Llama una vez más: si no funciona, va a llamar al 0 y pedirle a una operadora que le conecte la llamada, va a llamar al 911 y decir que es una emergencia, que es necesario hacer algo. Marca el 9 para obtener línea exterior y luego el número, con lo que le carga la llamada a la oficina; que se jodan. Marcar el nuevo prefijo le produce una sensación rara en los dedos. Detesta los cambios, los detesta de verdad.
Entonces entra la llamada y al segundo timbre salta el contestador automático y se oye la voz de su madre, distante, formal: es el mensaje grabado de una generación que no se ha acostumbrado a los contestadores.
Cuelga sin dejar ningún mensaje.
Consulta su agenda. Tiene una reunión a las tres; su tema es el alivio del dolor.
Hoy no ha hablado con Steve. Esa parte de su relación —las llamadas durante el día— se ha terminado. Antes solía llamarla en cuanto salía del apartamento, a veces hasta cuando bajaba en el ascensor: «Estoy en el ascensor, los vecinos me rodean, contesta el teléfono.» Una llamada cuando llegaba a la oficina: «Sólo quería saber cómo estabas»; después de comer: «No tenía que haber bebido ese vino»; por la tarde: «Terminaré pronto», y otra vez antes de salir: «¿Quieres que vayamos a algún sitio a cenar?»
Ahora ya no pueden hablar. Cada conversación, cada intento, se convierte en una pelea. Ella no atina a decir nada bien, él no hace nada bien, se odian mutuamente, y más, si cabe, a causa de la desilusión. No hay negociación posible, ni interés en arreglarlo, sólo amargura e inercia.
—No es mi culpa —dice él.
—Si hay culpa, la mitad es tuya.
Se apresura a prepararse para la reunión: el lanzamiento de una combinación de acetaminofeno y una preparación homeopática (tilenol y curalotodo), la nueva píldora de Productos para la Vida Moderna capaz de resolver todos sus problemas.
Wendy, la asistente que comparte, la detiene en el pasillo.
—No pude conseguirte un salón de conferencias para una hora, así que tendrás que arreglártelas con dos salones.
—¿Media hora de conferencia en cada salón?

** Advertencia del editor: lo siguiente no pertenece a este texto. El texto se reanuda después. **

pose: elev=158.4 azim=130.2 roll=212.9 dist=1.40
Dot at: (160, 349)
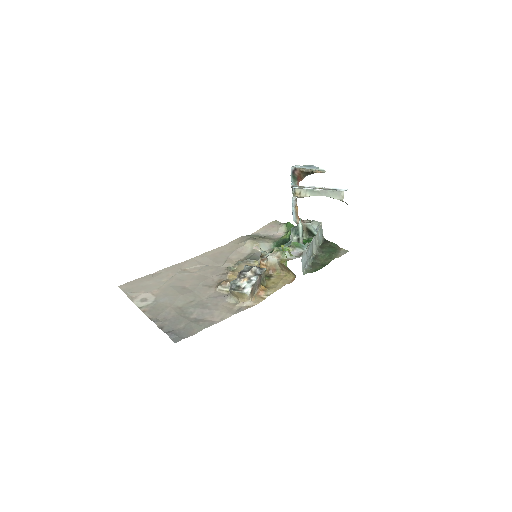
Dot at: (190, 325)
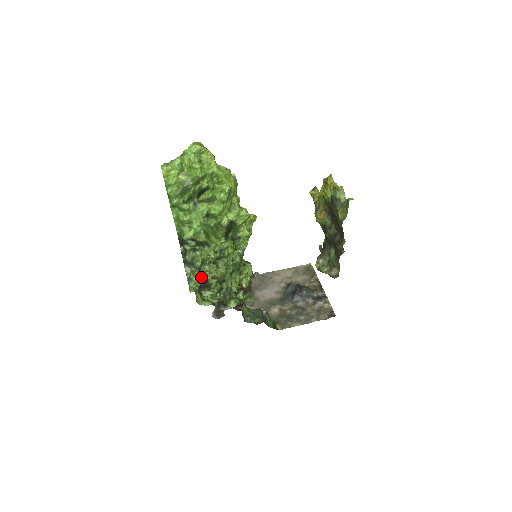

—De tres a tres y media estás en el dos, y de tres y media a cuatro en el seis.
—¿Tenemos que cambiar de salón a la mitad? Es una locura.

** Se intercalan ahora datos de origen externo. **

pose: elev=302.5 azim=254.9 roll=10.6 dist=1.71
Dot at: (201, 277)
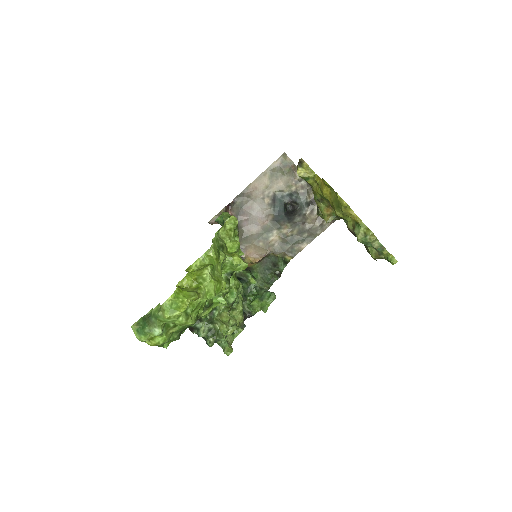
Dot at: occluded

Wendy se encoge de hombros.
—Es que no se trata de un dolor de cabeza cualquiera —explica cuando está sentada con el cliente—. Es tu dolor de cabeza. Es la sensación de que estás a punto de explotar: la cabeza te martillea, el jefe murmura monótonamente al fondo, los niños gritan y tú necesitas un alivio rápido.
El cliente asiente.
—Es el anuncio clásico de dolor de cabeza, pero reforzado, con más pulsación, más volumen y presión.
—La vida moderna es muy estresante —dice el cliente, que cuenta mentalmente, lleno de alegría, el dinero que ganará.
—El espectador oye una voz llena de autoridad, la de una doctora de urgencias y cirujana de trauma, que dice: «Como doctora de uno de los hospitales principales de trauma, tengo una amplia experiencia tratando el dolor y el estrés, y sé lo deprisa que necesito sentirme mejor.» La doctora se mueve por la sala de urgencias, al fondo se ve una serie de escenas espantosas. «La combinación de acetaminofeno y el suplemento homeopático de Producto para la Vida Moderna ofrece un alivio efectivo y seguro.» La doctora coge el historial de un paciente y escribe una nota. «A veces lo tradicional es lo más vanguardista.»
—Me gusta. Es nuevo y familiar a la vez —dice el cliente.
—Vamos al salón de conferencias número seis para revisar el resto de nuestra campaña —dice ella mientras mueve ágilmente a su equipo por el pasillo.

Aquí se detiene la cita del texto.